Rome, Italy - The Italian government summoned the Afghan ambassador to Rome on Tuesday to express its concern over reports that a man in Afghanistan faces the death penalty because he has converted to Christianity.
Foreign Minister Gianfranco Fini said if the reports proved true, Italy would raise the issue with European Union leaders in an effort to save the man.
An Afghan judge said on Sunday police had detained a man, Abdur Rahman, for converting from Islam to Christianity, adding he could face the death penalty if he refused to become a Muslim again.
"If this news is confirmed, Italy will move at the highest level ... to prevent something which is incompatible with the defence of human rights and fundamental freedoms," a Foreign Ministry statement said.

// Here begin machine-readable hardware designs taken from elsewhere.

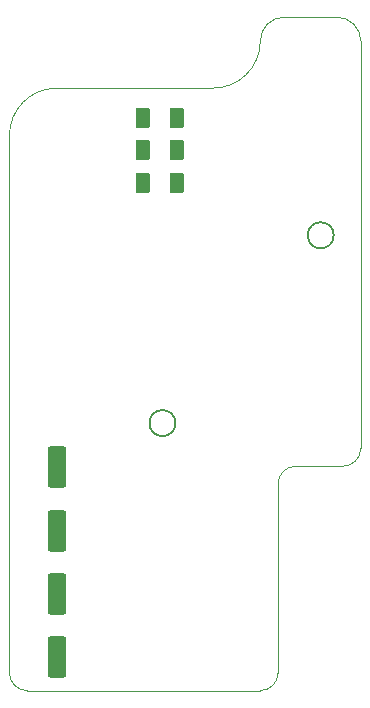
<source format=gtp>
G04 #@! TF.GenerationSoftware,KiCad,Pcbnew,(6.0.1)*
G04 #@! TF.CreationDate,2022-03-21T13:55:18+01:00*
G04 #@! TF.ProjectId,ERC_2022_GripperBoard,4552435f-3230-4323-925f-477269707065,rev?*
G04 #@! TF.SameCoordinates,Original*
G04 #@! TF.FileFunction,Paste,Top*
G04 #@! TF.FilePolarity,Positive*
%FSLAX46Y46*%
G04 Gerber Fmt 4.6, Leading zero omitted, Abs format (unit mm)*
G04 Created by KiCad (PCBNEW (6.0.1)) date 2022-03-21 13:55:18*
%MOMM*%
%LPD*%
G01*
G04 APERTURE LIST*
G04 Aperture macros list*
%AMRoundRect*
0 Rectangle with rounded corners*
0 $1 Rounding radius*
0 $2 $3 $4 $5 $6 $7 $8 $9 X,Y pos of 4 corners*
0 Add a 4 corners polygon primitive as box body*
4,1,4,$2,$3,$4,$5,$6,$7,$8,$9,$2,$3,0*
0 Add four circle primitives for the rounded corners*
1,1,$1+$1,$2,$3*
1,1,$1+$1,$4,$5*
1,1,$1+$1,$6,$7*
1,1,$1+$1,$8,$9*
0 Add four rect primitives between the rounded corners*
20,1,$1+$1,$2,$3,$4,$5,0*
20,1,$1+$1,$4,$5,$6,$7,0*
20,1,$1+$1,$6,$7,$8,$9,0*
20,1,$1+$1,$8,$9,$2,$3,0*%
G04 Aperture macros list end*
G04 #@! TA.AperFunction,Profile*
%ADD10C,0.100000*%
G04 #@! TD*
G04 #@! TA.AperFunction,Profile*
%ADD11C,0.150000*%
G04 #@! TD*
%ADD12RoundRect,0.250000X0.375000X0.625000X-0.375000X0.625000X-0.375000X-0.625000X0.375000X-0.625000X0*%
%ADD13RoundRect,0.250000X0.550000X-1.500000X0.550000X1.500000X-0.550000X1.500000X-0.550000X-1.500000X0*%
%ADD14RoundRect,0.250000X-0.550000X1.500000X-0.550000X-1.500000X0.550000X-1.500000X0.550000X1.500000X0*%
G04 APERTURE END LIST*
D10*
X157000000Y-67000000D02*
X157000000Y-101500000D01*
D11*
X141305000Y-99355000D02*
G75*
G03*
X141305000Y-99355000I-1100000J0D01*
G01*
D10*
X127250000Y-120500000D02*
G75*
G03*
X128750000Y-122000000I1500001J1D01*
G01*
X144425000Y-70996573D02*
X131250000Y-71000000D01*
X155500000Y-103000000D02*
G75*
G03*
X157000000Y-101500000I-1J1500001D01*
G01*
X150000000Y-120500000D02*
X150000000Y-104500000D01*
X151500000Y-103000000D02*
X155500000Y-103000000D01*
D11*
X154705000Y-83455000D02*
G75*
G03*
X154705000Y-83455000I-1100000J0D01*
G01*
D10*
X157000000Y-67000000D02*
G75*
G03*
X155000000Y-65000000I-1999999J1D01*
G01*
X128750000Y-122000000D02*
X148500000Y-122000000D01*
X131250000Y-71000000D02*
G75*
G03*
X127250000Y-75000000I0J-4000000D01*
G01*
X127250000Y-75000000D02*
X127250000Y-120500000D01*
X151500000Y-103000000D02*
G75*
G03*
X150000000Y-104500000I1J-1500001D01*
G01*
X150500000Y-64996571D02*
G75*
G03*
X148496574Y-66996573I1J-2003430D01*
G01*
X144425000Y-70996573D02*
G75*
G03*
X148496573Y-66996573I70945J3999999D01*
G01*
X148500000Y-122000000D02*
G75*
G03*
X150000000Y-120500000I-1J1500001D01*
G01*
X150500000Y-64996571D02*
X155000000Y-65000000D01*
D12*
X141400000Y-73500000D03*
X138600000Y-73500000D03*
X141400000Y-79000000D03*
X138600000Y-79000000D03*
D13*
X131250000Y-108450000D03*
X131250000Y-103050000D03*
D14*
X131250000Y-113800000D03*
X131250000Y-119200000D03*
D12*
X141400000Y-76250000D03*
X138600000Y-76250000D03*
M02*

</source>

The statement added that the Italian ambassador in Kabul would contact Afghan authorities to seek an explanation and was also in touch with other EU diplomats in the country.
Former Italian President Francesco Cossiga has written an open letter to Prime Minister Silvio Berlusconi urging him to withdraw Italian troops from Afghanistan if he fails to win assurances from Kabul over Rahman's safety.
"It is not acceptable that our soldiers should put themselves at risk or even sacrifice their life for a fundamentalist, illiberal regime," Cossiga wrote.
Roman Catholic Italy has some 1,775 troops deployed to Afghanistan, a conservative Islamic country where 99 percent of people are Muslim.
Islamic sharia law proposes the death sentence for Muslims who abandon the religion. Afghanistan's new constitution says "no law can be contrary to the sacred religion of Islam".
Emma Bonino, who headed an EU observer mission to Afghanistan for last year's legislative elections, said Italy had done well to ring the alarm bell.
"This episode is extremely worrying, not just because the possible victim is a Christian, but because it indicates the fragility of the Afghan institutions," she told reporters.